Firmware

More than a USB adapter: a translation layer between the Logitech G13 and modern macOS.

The current firmware has been developed and tested on macOS. Since the Teensy presents itself as a standard USB HID keyboard, the concept is not macOS-specific and should also work on Windows and Linux.

At the center of the G13 Revival project is a Teensy 4.1 running a custom USB firmware stack.
It does far more than forward button presses. The firmware operates simultaneously as a USB host for the Logitech G13 and as a USB client toward macOS, translating legacy HID communication into a modern input device pipeline.

Quick Note

You do not need to understand the firmware internals to use the G13 Revival project.

If you simply want to get your Logitech G13 working again, you can:

  • download the source code
  • flash it to the Teensy 4.1
  • connect the hardware
  • start using the device

This page exists purely for people who are curious about how the project works internally — including USB host communication, HID report decoding and the firmware architecture behind the revival.

What the Firmware Actually Does

The firmware detects the Logitech G13 on the USB host side, parses incoming HID reports, interprets their data structures, and converts them into standard keyboard events for macOS.

At the same time, the firmware architecture was designed with device-specific G13 features in mind. While the current stable release focuses on reliable HID translation, the project has also explored additional communication channels such as the LCD display and device-specific HID feature reports.

USB Host and USB Client at the Same Time

The Teensy 4.1 sits directly between the original hardware and the operating system.

On one side, it behaves as a USB host communicating with the Logitech G13 through the USBHost_t36 stack. On the other side, it presents itself to macOS as a modern HID keyboard device.

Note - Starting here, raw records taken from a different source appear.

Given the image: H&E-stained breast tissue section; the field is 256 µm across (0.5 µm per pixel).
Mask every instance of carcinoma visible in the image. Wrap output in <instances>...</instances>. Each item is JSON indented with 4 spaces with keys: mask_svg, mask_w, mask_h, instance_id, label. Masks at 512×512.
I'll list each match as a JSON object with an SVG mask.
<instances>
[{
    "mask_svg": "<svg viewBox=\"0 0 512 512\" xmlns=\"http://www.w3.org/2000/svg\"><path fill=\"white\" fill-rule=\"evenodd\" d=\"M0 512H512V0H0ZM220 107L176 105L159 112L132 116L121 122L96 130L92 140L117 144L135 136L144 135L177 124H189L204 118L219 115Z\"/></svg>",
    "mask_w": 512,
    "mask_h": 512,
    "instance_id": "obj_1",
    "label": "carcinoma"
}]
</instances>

This architecture avoids outdated drivers, kernel extensions, or legacy Logitech software entirely.

HID Analysis Instead of Blind Forwarding

Incoming HID traffic is not treated as an opaque byte stream.

A custom HIDDumpController attaches directly to HID collections, monitors interrupt transfers, and decodes HID usages in real time. This layer was essential for understanding how the G13 exposes its keys, HID reports, and vendor-specific interfaces. 

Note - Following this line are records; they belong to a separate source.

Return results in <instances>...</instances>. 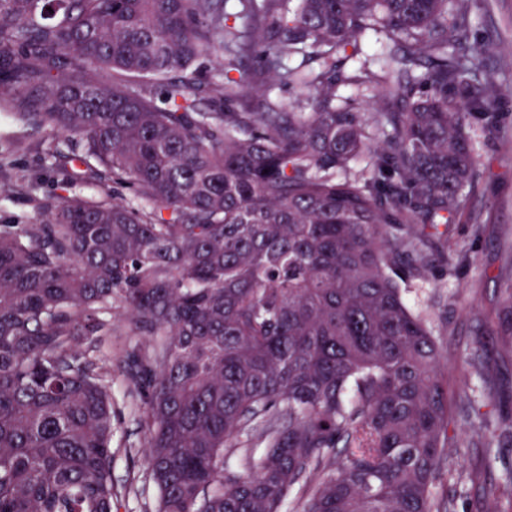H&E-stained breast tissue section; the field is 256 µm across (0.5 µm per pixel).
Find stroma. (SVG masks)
Instances as JSON below:
<instances>
[{
  "label": "stroma",
  "instance_id": "1",
  "mask_svg": "<svg viewBox=\"0 0 512 512\" xmlns=\"http://www.w3.org/2000/svg\"><path fill=\"white\" fill-rule=\"evenodd\" d=\"M473 39L490 45L487 66L512 84V0H489L471 30ZM501 133L482 145L471 187L448 234V248L457 255L454 269L434 263L426 279L416 283L412 302L430 307L439 343L448 361V389L453 412L448 427L451 445L461 454L459 477L448 485L454 512H487L483 481L500 480L512 466V351L495 329L512 317L506 302L512 287V97L499 105ZM47 127L24 128L0 116V224H30L44 203L72 196L98 198L111 192V183L92 185L81 165L61 169L46 148L56 141ZM480 350L490 390L473 374L468 358ZM112 474L117 489L114 512H155L157 491L144 457L140 398L120 364L112 366ZM486 405L491 427L502 434L491 450L475 441V405Z\"/></svg>",
  "mask_w": 512,
  "mask_h": 512
}]
</instances>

Every incoming HID report acts as both input data and a heartbeat signal for connection monitoring.

Decoding the Logitech G13 Reports

The G13 does not expose its controls as simple keyboard scancodes. The firmware parses report headers, evaluates bit fields and byte ranges, and reconstructs a complete internal key state.

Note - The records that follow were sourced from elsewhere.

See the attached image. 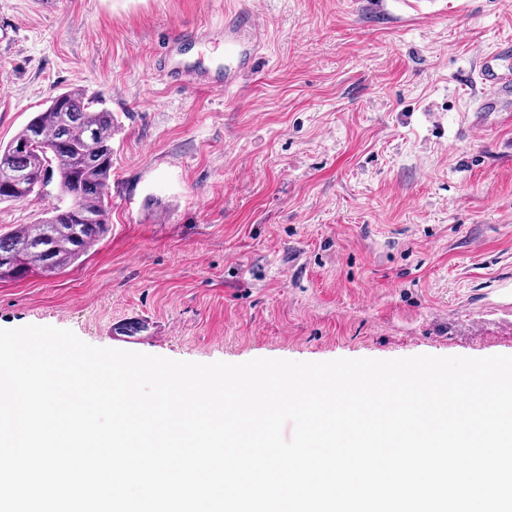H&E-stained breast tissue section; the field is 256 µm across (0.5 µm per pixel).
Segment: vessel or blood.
<instances>
[{
    "label": "vessel or blood",
    "instance_id": "1",
    "mask_svg": "<svg viewBox=\"0 0 512 512\" xmlns=\"http://www.w3.org/2000/svg\"><path fill=\"white\" fill-rule=\"evenodd\" d=\"M224 52L231 59L223 76L214 79V87L230 89L252 72L259 52L258 25L247 12L228 13L224 16ZM475 82L480 87L472 112L476 120L501 111L512 99V39L498 42L483 55Z\"/></svg>",
    "mask_w": 512,
    "mask_h": 512
}]
</instances>
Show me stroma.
Wrapping results in <instances>:
<instances>
[{
	"mask_svg": "<svg viewBox=\"0 0 512 512\" xmlns=\"http://www.w3.org/2000/svg\"><path fill=\"white\" fill-rule=\"evenodd\" d=\"M263 50L224 93V12ZM0 143L74 88L116 118L111 230L66 271L0 281V328L198 363L512 355V118L475 123L512 0H0ZM48 197L0 204V232ZM483 319V339L469 336Z\"/></svg>",
	"mask_w": 512,
	"mask_h": 512,
	"instance_id": "35a3bbf8",
	"label": "stroma"
}]
</instances>
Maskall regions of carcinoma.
Instances as JSON below:
<instances>
[{"label": "carcinoma", "mask_w": 512, "mask_h": 512, "mask_svg": "<svg viewBox=\"0 0 512 512\" xmlns=\"http://www.w3.org/2000/svg\"><path fill=\"white\" fill-rule=\"evenodd\" d=\"M92 105L82 91H64L0 144V203L57 188L49 216L0 233V280L58 275L108 234L115 122Z\"/></svg>", "instance_id": "1"}]
</instances>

Only actual state changes generate keyboard events, preventing unnecessary repeat traffic and improving reliability during long sessions.

USB Device and Interface Analysis

The firmware also contains dedicated USB analysis utilities.

Device descriptors, interface descriptors, HID collections, and endpoint configurations can all be inspected directly from the Teensy itself. This was critical for reverse-engineering how the G13 exposes its multiple internal interfaces.  

The device is identified through:

  • Vendor ID: 0x046d
  • Product ID: 0xc21c

The firmware can inspect:

  • Interface classes
  • Endpoint types
  • Interrupt polling intervals
  • HID report descriptor sizes

This makes the Teensy behave almost like a compact USB protocol analysis tool during development.

Stability and Runtime Monitoring

The firmware is designed for long uninterrupted runtime.

Logging is event-driven rather than continuous. Instead of flooding the serial console, the system only reports state transitions, stalls, disconnects, or recovery events.

Incoming HID reports also function as a connection heartbeat. If reports stop arriving for too long, the firmware can detect a stalled device state automatically.

Experimental Features

During development, additional Logitech G13 features such as the LCD display, RGB backlight and mode LED control were explored experimentally.

Early firmware versions already included prototype implementations for:

  • LCD framebuffer handling
  • logo transfer attempts
  • HID feature report experiments
  • device-specific HID feature report experiments

However, these features introduced instability during runtime and were therefore removed from the current stable firmware release.

The current firmware intentionally focuses on:

  • stable USB host/client communication
  • reliable HID report translation
  • key mapping
  • long-term runtime stability

The original G13 thumb joystick is currently ignored by the firmware. Since this revival project was primarily designed for left-handed gaming setups, the thumbstick has little practical relevance in the intended use case.

Future firmware revisions may revisit some of the experimental features once the underlying device communication is better understood and can be implemented reliably.

Community input regarding the Logitech G13 protocol is highly appreciated.